Crea un plan de acogida para tus nuevos empleados.

5 ventajas de disponer de un Plan de Acogida

Publicado el 14 abril 2016 - - Comunicación interna

Una imagen vale más que mil palabras. Cuando un trabajador se incorpora a una nueva empresa, la imagen corporativa que esta proyecte –esa primera impresión- será decisiva para que el trabajador decida si comparte o no la cultura y los valores de la organización, si se siente a gusto, si considera que ha acertado con su decisión de comenzar una nueva etapa profesional en esa organización o, si por el contrario, se siente incómodo y piensa que no va a encajar en ese sitio.  Por supuesto, este impacto inicial podrá cambiar después, pero darle la vuelta a una primera opinión negativa puede ser muy costoso y extenso en el tiempo.

Para conseguir este objetivo es fundamental tener definido un Plan de Acogida.

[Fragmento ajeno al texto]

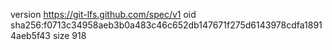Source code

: version https://git-lfs.github.com/spec/v1
oid sha256:f0713c34958aeb3b0a483c46c652db147671f275d6143978cdfa18914aeb5f43
size 918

El también llamado “Welcome Pack” contiene toda la información que un trabajador recién incorporado debe conocer para integrarse en la organización. Puede ser más o menos amplio en función del perfil del trabajador, incluso con secciones que no sean obligatorias para todos los puestos.

Aunque el contenido de un Plan de Acogida dependerá de cada organización y de su situación concreta, en general contendrá información que abarque aspectos como: presentación de la organización e historia, modelos de negocio y productos, cultura y valores, normativa interna, sistemáticas de trabajo, herramientas y sistemas, procedimientos para la interacción con departamentos transversales como Recursos Humanos, e incluso, para determinados perfiles, puede bajar al detalle del día a día del empleado y para formarlo de manera más específica en las tareas concretas que tendrá que desempeñar.

 Ventajas de tener un plan de acogida en tu empresa

Esta formación de acogida supone un gran beneficio evidente para el recién incorporado, pero también otorga grandes beneficios a la empresa:

1- La organización tiene el control del proceso de acogida y de toda la información que se transmite al empleado. De esta forma, todas las nuevas incorporaciones tienen una acogida homogénea y controlada, no dependiendo de la improvisación del empleado que acoja al nuevo trabajador.

2- Se acorta el tiempo de adaptación de la persona a su puesto con un rendimiento óptimo, asegurando que su productividad sea acorde a las expectativas generadas con su contratación.

3- Aumenta la motivación, el compromiso y el orgullo de pertenencia del empleado. Su implicación en el proyecto empresarial será mayor.

4- Fomenta hábitos positivos entre los trabajadores, impactando de manera beneficiosa en la actitud con la que se abordan las relaciones laborales y contribuyendo a una mejor comunicación interpersonal e interdepartamental.

5- Mejora la imagen que la organización proyecta al exterior.

Tener implantado un plan de acogida es, por tanto, una inversión y no un gasto. Es una fase necesaria para rentabilizar los procesos de selección, disminuyendo el porcentaje de abandono en los primeros meses desde la incorporación de un empleado y aumentando la eficiencia en la organización.